The first paper extends continuous-time gradient flow theory to the stochastic setting, showing how noise affects but doesn’t fundamentally change the sequential feature learning in deep linear networks. The second paper tackles a different type of stochastic control problem, constructing solutions for optimal dividend and capital policies under jump-driven surplus dynamics. The third paper connects these themes by providing multiple equivalent characterizations of martingale Schrödinger bridges, linking discrete-time optimal transport with continuous stochastic processes through entropic regularization principles.

Instructions:
A. Decide whether each statement agrees with the summary of three papers. Answer yes or no for each, and quote the deciding words of the summary.
(i) The first paper finds that noise fundamentally changes sequential feature learning in deep linear networks.
(ii) The second paper constructs solutions for optimal dividend and capital policies under jump-driven surplus dynamics.
(iii) The third paper links discrete-time optimal transport with continuous stochastic processes.
B. Swap "Tel" for "Telefoon" in the listing, from its first line through the line containing "être séparée du", and leave everything else unchanged. Return only those lines.

Data to use:
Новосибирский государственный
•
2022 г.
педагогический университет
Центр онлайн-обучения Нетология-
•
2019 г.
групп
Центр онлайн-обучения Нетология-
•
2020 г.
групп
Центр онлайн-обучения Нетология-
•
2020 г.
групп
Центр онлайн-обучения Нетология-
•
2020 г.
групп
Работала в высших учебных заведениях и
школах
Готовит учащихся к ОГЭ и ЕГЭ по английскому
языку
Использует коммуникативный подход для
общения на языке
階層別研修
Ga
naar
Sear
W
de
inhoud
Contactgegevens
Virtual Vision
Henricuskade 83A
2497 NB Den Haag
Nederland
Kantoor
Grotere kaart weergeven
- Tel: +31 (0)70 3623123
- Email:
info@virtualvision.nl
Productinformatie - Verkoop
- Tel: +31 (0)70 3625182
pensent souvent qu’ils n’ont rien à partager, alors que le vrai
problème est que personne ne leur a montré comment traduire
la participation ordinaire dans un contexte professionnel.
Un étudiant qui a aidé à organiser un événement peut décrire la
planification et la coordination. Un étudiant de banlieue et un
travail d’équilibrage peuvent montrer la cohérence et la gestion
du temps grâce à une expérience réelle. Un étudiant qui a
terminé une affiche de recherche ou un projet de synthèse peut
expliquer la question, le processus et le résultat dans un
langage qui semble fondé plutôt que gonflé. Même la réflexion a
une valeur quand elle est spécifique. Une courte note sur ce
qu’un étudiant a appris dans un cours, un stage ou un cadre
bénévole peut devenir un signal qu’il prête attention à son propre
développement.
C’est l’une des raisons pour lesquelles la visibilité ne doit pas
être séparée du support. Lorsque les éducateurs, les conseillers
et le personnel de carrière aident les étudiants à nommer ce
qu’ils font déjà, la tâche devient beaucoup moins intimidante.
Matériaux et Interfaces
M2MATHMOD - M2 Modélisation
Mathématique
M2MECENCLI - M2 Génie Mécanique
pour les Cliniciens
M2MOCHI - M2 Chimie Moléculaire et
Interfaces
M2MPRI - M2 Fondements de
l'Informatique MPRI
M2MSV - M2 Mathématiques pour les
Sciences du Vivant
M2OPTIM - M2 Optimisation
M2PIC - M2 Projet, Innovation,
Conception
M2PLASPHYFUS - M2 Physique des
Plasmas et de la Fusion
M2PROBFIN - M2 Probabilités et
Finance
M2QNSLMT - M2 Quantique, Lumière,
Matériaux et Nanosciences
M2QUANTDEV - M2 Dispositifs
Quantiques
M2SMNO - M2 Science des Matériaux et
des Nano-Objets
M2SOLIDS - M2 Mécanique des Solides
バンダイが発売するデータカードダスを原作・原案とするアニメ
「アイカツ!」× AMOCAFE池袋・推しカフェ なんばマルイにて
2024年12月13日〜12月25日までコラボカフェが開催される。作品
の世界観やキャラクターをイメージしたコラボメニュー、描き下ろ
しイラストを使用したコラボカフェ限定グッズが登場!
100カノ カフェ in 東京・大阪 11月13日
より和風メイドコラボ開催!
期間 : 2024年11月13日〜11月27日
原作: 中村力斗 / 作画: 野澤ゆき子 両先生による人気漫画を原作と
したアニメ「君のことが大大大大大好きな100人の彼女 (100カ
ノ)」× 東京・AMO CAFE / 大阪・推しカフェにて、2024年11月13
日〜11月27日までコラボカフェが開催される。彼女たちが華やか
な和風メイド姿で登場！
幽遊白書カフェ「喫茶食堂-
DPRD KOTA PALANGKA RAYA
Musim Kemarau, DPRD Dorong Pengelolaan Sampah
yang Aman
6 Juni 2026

Responses in order:
A.
(i) No: "showing how noise affects but doesn’t fundamentally change the sequential feature learning in deep linear networks"
(ii) Yes: "constructing solutions for optimal dividend and capital policies under jump-driven surplus dynamics"
(iii) Yes: "linking discrete-time optimal transport with continuous stochastic processes through entropic regularization principles"

B.
Новосибирский государственный
•
2022 г.
педагогический университет
Центр онлайн-обучения Нетология-
•
2019 г.
групп
Центр онлайн-обучения Нетология-
•
2020 г.
групп
Центр онлайн-обучения Нетология-
•
2020 г.
групп
Центр онлайн-обучения Нетология-
•
2020 г.
групп
Работала в высших учебных заведениях и
школах
Готовит учащихся к ОГЭ и ЕГЭ по английскому
языку
Использует коммуникативный подход для
общения на языке
階層別研修
Ga
naar
Sear
W
de
inhoud
Contactgegevens
Virtual Vision
Henricuskade 83A
2497 NB Den Haag
Nederland
Kantoor
Grotere kaart weergeven
- Telefoon: +31 (0)70 3623123
- Email:
info@virtualvision.nl
Productinformatie - Verkoop
- Telefoon: +31 (0)70 3625182
pensent souvent qu’ils n’ont rien à partager, alors que le vrai
problème est que personne ne leur a montré comment traduire
la participation ordinaire dans un contexte professionnel.
Un étudiant qui a aidé à organiser un événement peut décrire la
planification et la coordination. Un étudiant de banlieue et un
travail d’équilibrage peuvent montrer la cohérence et la gestion
du temps grâce à une expérience réelle. Un étudiant qui a
terminé une affiche de recherche ou un projet de synthèse peut
expliquer la question, le processus et le résultat dans un
langage qui semble fondé plutôt que gonflé. Même la réflexion a
une valeur quand elle est spécifique. Une courte note sur ce
qu’un étudiant a appris dans un cours, un stage ou un cadre
bénévole peut devenir un signal qu’il prête attention à son propre
développement.
C’est l’une des raisons pour lesquelles la visibilité ne doit pas
être séparée du support. Lorsque les éducateurs, les conseillers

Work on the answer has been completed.